- PROBLEMS AND TASKS
• a. From the Python tutorial on KNN below, extract verbatim the part that opens with the words containing "Xs_train = scaler.transform(X_train)" and closes with "knn = KNeighborsClassifier(n_neighbors=3)".
• b. According to the Python tutorial on KNN below, what share of the dataset is used for training?
• c. Carry on the Python tutorial on KNN below, starting after its last line.

Create the predictor matrix and response column

Let’s create the predictor matrix or response column

# Set full matrix of predictors.
X_full = bank_data.filter(['Top', 'Bottom']) 

# Vector with responses
Y_full = bank_data['Status']

To set the target category in the response we use the get_dummies() function.

# Create dummy variables.
Y_dummies = pd.get_dummies(Y_full, dtype = 'int')

# Select target variable.
Y_target_full = Y_dummies['counterfeit']

Let’s partition the dataset


We use 70% for training and the rest for validation.

# Split the dataset into training and validation.
X_train, X_valid, Y_train, Y_valid = train_test_split(X_full, Y_target_full,
                                                      stratify = Y_target_full,
                                                      test_size = 0.3)

Standardization in Python

To standardize numeric predictors, we use the StandardScaler() .fit() functions using the predictors in the training dataset

scaler = StandardScaler()
scaler.fit(X_train)

Technically, the code above computes the standarization formulas for each predictor using the training data.

Now, we apply the formulas and compute the standardized predictor matrix using the .transform() function.

Xs_train = scaler.transform(X_train)

KNN in Python


In Python, we can use the KNeighborsClassifier() and fit() from scikit-learn to train a KNN.

In KNeighborsClassifier(), we set the number of nearest neighbors using the n_neighbors parameter.

# For example, let's use KNN with three neighbours
knn = KNeighborsClassifier(n_neighbors=3)

- DATASET

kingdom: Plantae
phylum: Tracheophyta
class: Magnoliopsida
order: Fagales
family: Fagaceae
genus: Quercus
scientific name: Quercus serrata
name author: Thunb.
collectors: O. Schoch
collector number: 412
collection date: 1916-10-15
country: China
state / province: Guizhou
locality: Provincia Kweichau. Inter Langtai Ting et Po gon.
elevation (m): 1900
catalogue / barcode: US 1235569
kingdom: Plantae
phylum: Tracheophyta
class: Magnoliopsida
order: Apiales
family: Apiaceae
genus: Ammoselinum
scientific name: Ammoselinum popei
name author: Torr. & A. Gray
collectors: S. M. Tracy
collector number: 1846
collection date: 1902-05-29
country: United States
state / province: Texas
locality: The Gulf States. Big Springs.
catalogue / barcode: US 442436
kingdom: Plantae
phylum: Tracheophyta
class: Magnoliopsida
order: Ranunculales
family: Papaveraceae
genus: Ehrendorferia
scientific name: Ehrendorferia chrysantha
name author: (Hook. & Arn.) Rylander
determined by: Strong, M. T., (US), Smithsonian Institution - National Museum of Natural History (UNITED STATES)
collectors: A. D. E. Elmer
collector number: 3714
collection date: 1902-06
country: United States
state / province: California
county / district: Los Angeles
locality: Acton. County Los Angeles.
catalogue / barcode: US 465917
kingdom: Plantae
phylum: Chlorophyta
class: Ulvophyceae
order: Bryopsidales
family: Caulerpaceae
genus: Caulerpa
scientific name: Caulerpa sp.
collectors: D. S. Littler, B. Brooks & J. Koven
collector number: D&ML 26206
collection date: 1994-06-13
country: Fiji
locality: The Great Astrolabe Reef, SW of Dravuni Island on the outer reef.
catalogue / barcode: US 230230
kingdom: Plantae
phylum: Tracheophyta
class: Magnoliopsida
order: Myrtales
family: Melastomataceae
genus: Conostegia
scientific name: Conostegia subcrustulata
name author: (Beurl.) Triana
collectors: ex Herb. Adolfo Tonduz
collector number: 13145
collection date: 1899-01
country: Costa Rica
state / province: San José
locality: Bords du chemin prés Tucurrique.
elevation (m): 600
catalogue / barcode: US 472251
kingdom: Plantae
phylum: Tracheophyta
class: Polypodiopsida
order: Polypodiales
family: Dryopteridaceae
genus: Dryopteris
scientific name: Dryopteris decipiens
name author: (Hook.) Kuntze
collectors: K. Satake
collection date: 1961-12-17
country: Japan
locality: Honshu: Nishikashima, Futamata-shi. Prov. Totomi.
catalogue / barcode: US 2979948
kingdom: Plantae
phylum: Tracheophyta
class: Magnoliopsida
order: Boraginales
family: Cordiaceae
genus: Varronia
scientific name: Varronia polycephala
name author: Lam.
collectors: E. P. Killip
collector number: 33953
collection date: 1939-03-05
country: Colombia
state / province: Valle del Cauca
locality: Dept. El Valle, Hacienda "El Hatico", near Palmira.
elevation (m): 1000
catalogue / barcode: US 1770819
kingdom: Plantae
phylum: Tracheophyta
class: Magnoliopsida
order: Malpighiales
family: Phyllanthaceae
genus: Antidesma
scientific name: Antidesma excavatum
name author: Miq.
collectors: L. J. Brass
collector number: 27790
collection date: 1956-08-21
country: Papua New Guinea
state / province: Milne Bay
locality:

- ANSWERS
• a.
Xs_train = scaler.transform(X_train)

KNN in Python


In Python, we can use the KNeighborsClassifier() and fit() from scikit-learn to train a KNN.

In KNeighborsClassifier(), we set the number of nearest neighbors using the n_neighbors parameter.

# For example, let's use KNN with three neighbours
knn = KNeighborsClassifier(n_neighbors=3)

• b. 70%

• c.
# Now, we train the algorithm.
knn.fit(Xs_train, Y_train)

Evaluation

To evaluate KNN, we make predictions on the validation data (not used to train the KNN). To do this, we must first perform standardization operations on the predictors in the validation dataset.

Xs_valid = scaler.transform(X_valid)

Technicaly, the code above applies the standarization formulas (computed using training data) to the validation dataset.

Next, we make predictions.

Y_pred_knn = knn.predict(Xs_valid)

Confusion matrix

# Calcular matriz de confusión.
cm = confusion_matrix(Y_valid, Y_pred_knn)

# Mostrar matriz de confusión.
ConfusionMatrixDisplay(cm).plot()

Finding the best value of K

We can determine the best value of K for the KNN algorithm. To this end, we evaluate the performance of the KNN for different values of \(K\) in terms of accuracy on the validation dataset.

best_k = 1
best_accuracy = 0
k_values = range(1, 50)  # Test k values from 1 to 50
validation_accuracies = []

for k in k_values:
    model = KNeighborsClassifier(n_neighbors=k)
    model.fit(Xs_train, Y_train)
    val_accuracy = accuracy_score(Y_valid, model.predict(Xs_valid))
    validation_accuracies.append(val_accuracy)

    if val_accuracy > best_accuracy:
        best_accuracy = val_accuracy
        best_k = k

Visualize

We can then visualize the accuracy for different values of \(K\) using the following graph and code.

Code
plt.figure(figsize=(6.3, 4.3))
plt.plot(k_values, validation_accuracies, marker="o", linestyle="-")
plt.xlabel("Number of Neighbors (k)")
plt.ylabel("Validation Accuracy")
plt.title("Choosing the Best k for KNN")
plt.show()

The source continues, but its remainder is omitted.